New York’s Museum of Modern Art has revealed its biggest show for the fall season: a Thomas Schütte retrospective featuring more than 100 works by the influential German sculptor.
Curated by Paulina Pobocha, who recently left MoMA’s painting and sculpture department to become senior curator of the Hammer Museum in Los Angeles, the show will survey the whole of Schütte’s five-decade career. It will also shine a light on some of the lesser-seen sides of his oeuvre, including his drawings and prints.
The exhibition presents an unusual curatorial challenge, in that Schütte has exhibited no signature style across his many years of working. An interest in German history has shown up regularly, as has a fascination with architectural models and public monuments, but the look and themes of Schütte’s work have changed with some degree of frequency.
In a phone interview, Pobocha said the unclassifiable nature of Schütte’s output spurred her to do the exhibition in the first place.
“Every time I came across his work before we started working together, it was quite different,” she said. “The more and more I came in contact with the lesser-known aspects of his practice, I was a little befuddled. These look like they could’ve been made by three different people, but they’re of course by one person.”

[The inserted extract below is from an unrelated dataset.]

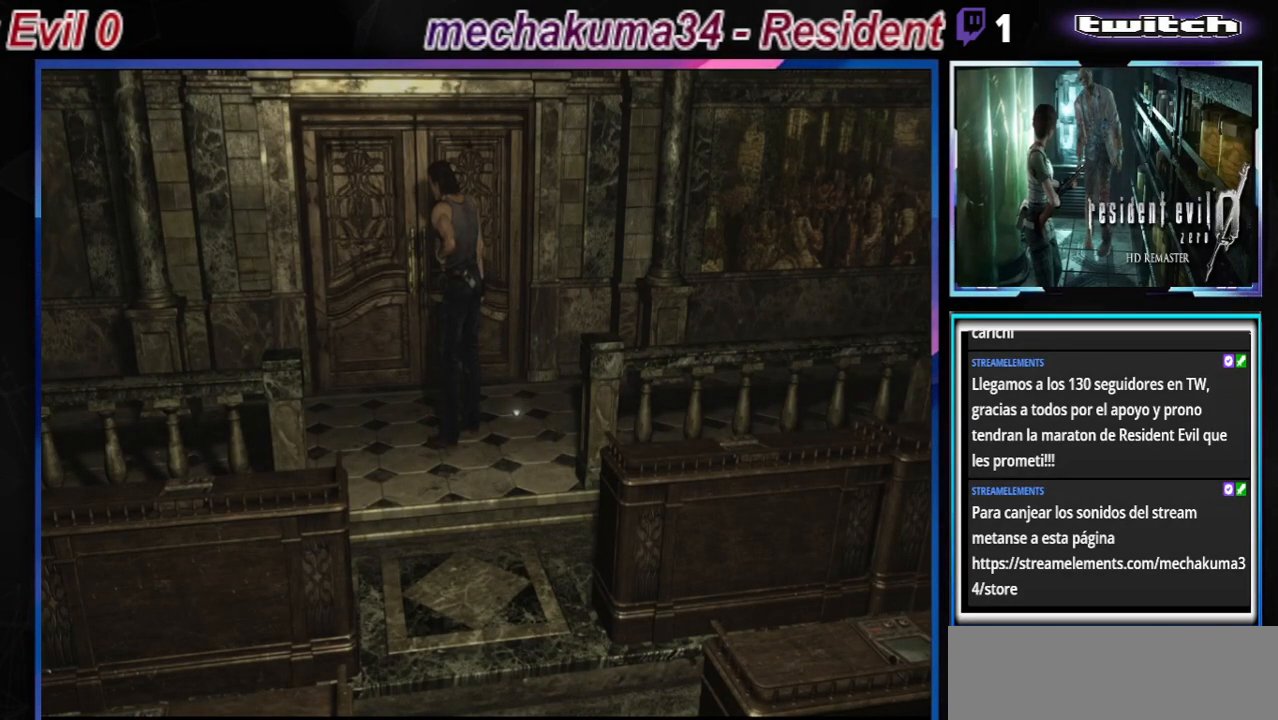
{"buttons": [], "left_stick": "center", "events": []}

She continued, “He’s looking into longstanding art-historical genres and playing with them, upending them. The show and all this work is more connected by an attitude than an aesthetic.” That attitude, she said, could be described as “highly critical, but also very curious.”
US audiences have never seen a Schütte exhibition so big as the one due to open at MoMA on September 29. And not since a three-part Dia Art Foundation exhibition staged in New York between 1998 and 2000 has the artist had such a major institutional show in the country.
That means his reputation in this country has lagged behind his following abroad. In 2005, Schütte won the Golden Lion award at the Venice Biennale; he has figured in three editions of the Documenta quinquennial in Kassel, Germany.
When he was a student at the Kunstakademie Düsseldorf during the ’70s, Schütte studied with artist Gerhard Richter and art historian Benjamin H. D. Buchloh. Schütte is considered a pivotal figure in the transition away from Minimalism, with many of his smaller-scale, humbler objects countering that movement’s emphasis on grandness.
His most widely seen works include his “United Enemies” series, a group of sculptures begun in the early 1990s in which people with gnarled faces are shown bound together, their bodies sometimes fusing in the process. The figures are puppet-like, and when shown in public, they seem like half-completed monuments.
But Pobocha said she was most excited to display works from Schütte’s Kunstakademie days, when he was dialoguing with ideas brought forward by fellow pupils—Gerhard Richter, for one—and then subverting them. She described these Schütte works, and others by him, as being imbued with an unusual sense of humor.
“There’s an intense seriousness to what he’s doing, but there’s also so much humor,” Pobocha said. “It’s a deadpan humor—sometimes the humor is dark, but sometimes, there’s also a levity in his work. That’s something I’m trying to bring to the surface.”